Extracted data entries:
-------------------------

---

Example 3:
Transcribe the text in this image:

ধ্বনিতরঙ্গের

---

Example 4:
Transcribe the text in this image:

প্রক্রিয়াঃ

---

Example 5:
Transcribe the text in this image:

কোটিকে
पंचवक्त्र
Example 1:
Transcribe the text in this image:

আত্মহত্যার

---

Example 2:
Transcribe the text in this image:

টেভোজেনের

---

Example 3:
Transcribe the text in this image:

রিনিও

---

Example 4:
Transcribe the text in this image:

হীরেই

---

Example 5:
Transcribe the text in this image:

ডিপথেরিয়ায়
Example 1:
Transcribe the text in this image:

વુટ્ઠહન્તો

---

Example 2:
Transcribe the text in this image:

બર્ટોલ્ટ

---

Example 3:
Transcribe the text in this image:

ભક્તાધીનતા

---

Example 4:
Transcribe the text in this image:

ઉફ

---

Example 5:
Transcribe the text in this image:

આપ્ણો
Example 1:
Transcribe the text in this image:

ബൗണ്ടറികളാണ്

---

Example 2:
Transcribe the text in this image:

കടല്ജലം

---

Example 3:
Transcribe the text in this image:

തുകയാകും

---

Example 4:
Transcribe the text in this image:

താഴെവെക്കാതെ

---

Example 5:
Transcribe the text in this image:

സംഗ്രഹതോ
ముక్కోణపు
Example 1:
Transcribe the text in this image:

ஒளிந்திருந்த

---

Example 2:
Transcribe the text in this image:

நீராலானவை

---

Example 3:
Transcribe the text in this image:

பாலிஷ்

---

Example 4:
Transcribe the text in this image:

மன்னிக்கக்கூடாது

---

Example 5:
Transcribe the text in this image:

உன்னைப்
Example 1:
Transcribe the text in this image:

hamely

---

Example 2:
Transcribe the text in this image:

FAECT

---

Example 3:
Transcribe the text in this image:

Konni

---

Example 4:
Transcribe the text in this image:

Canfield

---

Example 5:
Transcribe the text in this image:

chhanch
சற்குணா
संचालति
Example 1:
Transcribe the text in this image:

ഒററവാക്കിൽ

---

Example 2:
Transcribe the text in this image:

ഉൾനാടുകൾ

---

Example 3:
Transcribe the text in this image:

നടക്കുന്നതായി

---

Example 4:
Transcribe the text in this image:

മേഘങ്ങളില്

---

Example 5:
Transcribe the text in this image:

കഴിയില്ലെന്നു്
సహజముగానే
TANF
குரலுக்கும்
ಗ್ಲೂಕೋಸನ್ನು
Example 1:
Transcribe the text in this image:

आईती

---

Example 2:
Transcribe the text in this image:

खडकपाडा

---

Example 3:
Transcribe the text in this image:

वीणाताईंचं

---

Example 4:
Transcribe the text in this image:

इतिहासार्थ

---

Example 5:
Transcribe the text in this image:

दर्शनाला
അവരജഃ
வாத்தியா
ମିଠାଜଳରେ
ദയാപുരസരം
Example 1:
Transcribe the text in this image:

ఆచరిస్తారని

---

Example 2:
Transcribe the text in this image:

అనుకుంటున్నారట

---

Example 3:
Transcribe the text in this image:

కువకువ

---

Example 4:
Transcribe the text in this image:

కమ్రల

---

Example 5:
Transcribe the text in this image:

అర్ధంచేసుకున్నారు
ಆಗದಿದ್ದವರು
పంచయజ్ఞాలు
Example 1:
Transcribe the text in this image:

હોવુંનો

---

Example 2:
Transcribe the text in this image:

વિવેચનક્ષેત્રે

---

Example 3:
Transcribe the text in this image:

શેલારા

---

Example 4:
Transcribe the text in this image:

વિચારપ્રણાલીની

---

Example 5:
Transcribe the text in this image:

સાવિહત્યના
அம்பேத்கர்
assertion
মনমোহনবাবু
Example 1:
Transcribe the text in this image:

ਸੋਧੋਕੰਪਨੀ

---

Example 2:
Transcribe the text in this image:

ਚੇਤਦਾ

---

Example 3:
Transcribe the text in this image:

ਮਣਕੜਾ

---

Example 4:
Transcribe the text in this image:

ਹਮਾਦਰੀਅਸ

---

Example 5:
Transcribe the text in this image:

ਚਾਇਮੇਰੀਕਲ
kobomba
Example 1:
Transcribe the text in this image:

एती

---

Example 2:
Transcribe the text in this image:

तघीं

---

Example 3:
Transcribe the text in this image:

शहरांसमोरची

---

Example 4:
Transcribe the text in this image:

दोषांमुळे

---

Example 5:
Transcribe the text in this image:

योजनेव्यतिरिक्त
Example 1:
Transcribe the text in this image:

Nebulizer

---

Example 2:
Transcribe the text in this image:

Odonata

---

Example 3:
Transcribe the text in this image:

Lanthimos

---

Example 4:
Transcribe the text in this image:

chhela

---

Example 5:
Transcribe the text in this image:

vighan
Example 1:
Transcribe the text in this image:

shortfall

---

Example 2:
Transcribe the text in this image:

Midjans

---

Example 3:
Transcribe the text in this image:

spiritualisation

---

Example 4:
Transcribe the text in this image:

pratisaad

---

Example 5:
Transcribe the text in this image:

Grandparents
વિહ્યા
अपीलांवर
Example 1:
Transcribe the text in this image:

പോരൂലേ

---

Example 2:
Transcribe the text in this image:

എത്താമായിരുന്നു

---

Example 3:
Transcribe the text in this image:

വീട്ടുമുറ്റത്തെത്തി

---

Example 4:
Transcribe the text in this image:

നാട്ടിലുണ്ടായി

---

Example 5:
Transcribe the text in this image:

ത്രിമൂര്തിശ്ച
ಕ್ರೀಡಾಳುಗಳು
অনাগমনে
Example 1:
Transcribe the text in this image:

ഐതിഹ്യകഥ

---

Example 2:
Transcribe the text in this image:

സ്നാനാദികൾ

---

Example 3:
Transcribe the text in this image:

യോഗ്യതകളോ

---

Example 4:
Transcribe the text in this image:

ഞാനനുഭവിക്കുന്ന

-------------------------

= Task item =
Give back each record above exactly as written.

= Solution =
---

Example 3:
Transcribe the text in this image:

ধ্বনিতরঙ্গের

---

Example 4:
Transcribe the text in this image:

প্রক্রিয়াঃ

---

Example 5:
Transcribe the text in this image:

কোটিকে
पंचवक्त्र
Example 1:
Transcribe the text in this image:

আত্মহত্যার

---

Example 2:
Transcribe the text in this image:

টেভোজেনের

---

Example 3:
Transcribe the text in this image:

রিনিও

---

Example 4:
Transcribe the text in this image:

হীরেই

---

Example 5:
Transcribe the text in this image:

ডিপথেরিয়ায়
Example 1:
Transcribe the text in this image:

વુટ્ઠહન્તો

---

Example 2:
Transcribe the text in this image:

બર્ટોલ્ટ

---

Example 3:
Transcribe the text in this image:

ભક્તાધીનતા

---

Example 4:
Transcribe the text in this image:

ઉફ

---

Example 5:
Transcribe the text in this image:

આપ્ણો
Example 1:
Transcribe the text in this image:

ബൗണ്ടറികളാണ്

---

Example 2:
Transcribe the text in this image:

കടല്ജലം

---

Example 3:
Transcribe the text in this image:

തുകയാകും

---

Example 4:
Transcribe the text in this image:

താഴെവെക്കാതെ

---

Example 5:
Transcribe the text in this image:

സംഗ്രഹതോ
ముక్కోణపు
Example 1:
Transcribe the text in this image:

ஒளிந்திருந்த

---

Example 2:
Transcribe the text in this image:

நீராலானவை

---

Example 3:
Transcribe the text in this image:

பாலிஷ்

---

Example 4:
Transcribe the text in this image:

மன்னிக்கக்கூடாது

---

Example 5:
Transcribe the text in this image:

உன்னைப்
Example 1:
Transcribe the text in this image:

hamely

---

Example 2:
Transcribe the text in this image:

FAECT

---

Example 3:
Transcribe the text in this image:

Konni

---

Example 4:
Transcribe the text in this image:

Canfield

---

Example 5:
Transcribe the text in this image:

chhanch
சற்குணா
संचालति
Example 1:
Transcribe the text in this image:

ഒററവാക്കിൽ

---

Example 2:
Transcribe the text in this image:

ഉൾനാടുകൾ

---

Example 3:
Transcribe the text in this image:

നടക്കുന്നതായി

---

Example 4:
Transcribe the text in this image:

മേഘങ്ങളില്

---

Example 5:
Transcribe the text in this image:

കഴിയില്ലെന്നു്
సహజముగానే
TANF
குரலுக்கும்
ಗ್ಲೂಕೋಸನ್ನು
Example 1:
Transcribe the text in this image:

आईती

---

Example 2:
Transcribe the text in this image:

खडकपाडा

---

Example 3:
Transcribe the text in this image:

वीणाताईंचं

---

Example 4:
Transcribe the text in this image:

इतिहासार्थ

---

Example 5:
Transcribe the text in this image:

दर्शनाला
അവരജഃ
வாத்தியா
ମିଠାଜଳରେ
ദയാപുരസരം
Example 1:
Transcribe the text in this image:

ఆచరిస్తారని

---

Example 2:
Transcribe the text in this image:

అనుకుంటున్నారట

---

Example 3:
Transcribe the text in this image:

కువకువ

---

Example 4:
Transcribe the text in this image:

కమ్రల

---

Example 5:
Transcribe the text in this image:

అర్ధంచేసుకున్నారు
ಆಗದಿದ್ದವರು
పంచయజ్ఞాలు
Example 1:
Transcribe the text in this image:

હોવુંનો

---

Example 2:
Transcribe the text in this image:

વિવેચનક્ષેત્રે

---

Example 3:
Transcribe the text in this image:

શેલારા

---

Example 4:
Transcribe the text in this image:

વિચારપ્રણાલીની

---

Example 5:
Transcribe the text in this image:

સાવિહત્યના
அம்பேத்கர்
assertion
মনমোহনবাবু
Example 1:
Transcribe the text in this image:

ਸੋਧੋਕੰਪਨੀ

---

Example 2:
Transcribe the text in this image:

ਚੇਤਦਾ

---

Example 3:
Transcribe the text in this image:

ਮਣਕੜਾ

---

Example 4:
Transcribe the text in this image:

ਹਮਾਦਰੀਅਸ

---

Example 5:
Transcribe the text in this image:

ਚਾਇਮੇਰੀਕਲ
kobomba
Example 1:
Transcribe the text in this image:

एती

---

Example 2:
Transcribe the text in this image:

तघीं

---

Example 3:
Transcribe the text in this image:

शहरांसमोरची

---

Example 4:
Transcribe the text in this image:

दोषांमुळे

---

Example 5:
Transcribe the text in this image:

योजनेव्यतिरिक्त
Example 1:
Transcribe the text in this image:

Nebulizer

---

Example 2:
Transcribe the text in this image:

Odonata

---

Example 3:
Transcribe the text in this image:

Lanthimos

---

Example 4:
Transcribe the text in this image:

chhela

---

Example 5:
Transcribe the text in this image:

vighan
Example 1:
Transcribe the text in this image:

shortfall

---

Example 2:
Transcribe the text in this image:

Midjans

---

Example 3:
Transcribe the text in this image:

spiritualisation

---

Example 4:
Transcribe the text in this image:

pratisaad

---

Example 5:
Transcribe the text in this image:

Grandparents
વિહ્યા
अपीलांवर
Example 1:
Transcribe the text in this image:

പോരൂലേ

---

Example 2:
Transcribe the text in this image:

എത്താമായിരുന്നു

---

Example 3:
Transcribe the text in this image:

വീട്ടുമുറ്റത്തെത്തി

---

Example 4:
Transcribe the text in this image:

നാട്ടിലുണ്ടായി

---

Example 5:
Transcribe the text in this image:

ത്രിമൂര്തിശ്ച
ಕ್ರೀಡಾಳುಗಳು
অনাগমনে
Example 1:
Transcribe the text in this image:

ഐതിഹ്യകഥ

---

Example 2:
Transcribe the text in this image:

സ്നാനാദികൾ

---

Example 3:
Transcribe the text in this image:

യോഗ്യതകളോ

---

Example 4:
Transcribe the text in this image:

ഞാനനുഭവിക്കുന്ന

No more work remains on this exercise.